Abstract
The World Health Organization is still revising the epidemiology of multi-system inflammatory syndrome in children (MIS-C) and the preliminary case definition, although there is a dearth of robust evidence regarding the clinical presentations, severity, and outcomes. Researchers, epidemiologists, and clinicians are struggling to characterize and describe the disease phenomenon while taking care of the diseased persons at the forefronts. This report tackles the first case of a 13-year-old Saudi female with the MIS-C mimicking Kawasaki disease. Her main manifestations were fever, gastrointestinal symptoms, evidence of organ failure with an increase in inflammatory markers, and a history of coronavirus disease (COVID-19) infection.

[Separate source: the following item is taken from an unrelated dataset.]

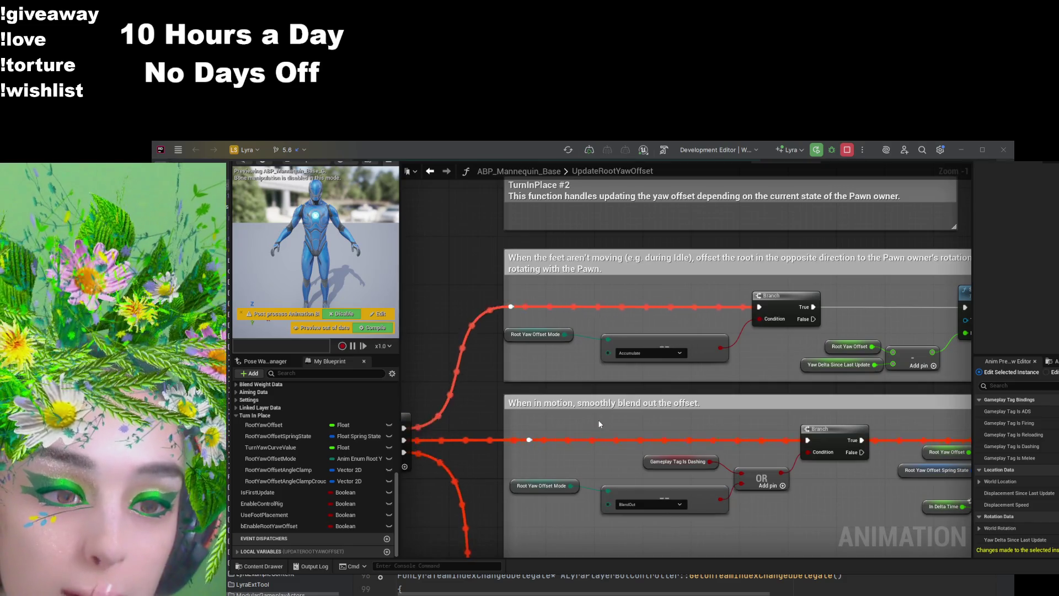
left_click_drag(594, 463, 598, 256)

She had glucose-6-phosphate dehydrogenase (G6PD) deficiency and no significant previous history of any disease. She presented with signs of acute illness: high-grade fever (39.6°C) for five days accompanied by sore throat, malaise, reduced oral intake, abdominal pain, diarrhea, skin rash, bilateral non-suppurative conjunctivitis, and erythematous, cracked lips. Eventually, she died despite aggressive management based on the Centers for Disease Control and Prevention and the Saudi Ministry of Health guidelines for COVID-19 management. Based on this case, we suggest that pediatricians need to be aware of such atypical presentations and early referral to tertiary care is imperative for further early diagnosis and management.
MIS-C is a rare yet severe and highly critical complication of COVID-19 infection in pediatrics, leading to serious and life-threatening illnesses. Knowledge about the wide spectrum of presenting signs and symptoms and disease severity, including early detection and treatment, is pivotal to prevent a tragic outcome.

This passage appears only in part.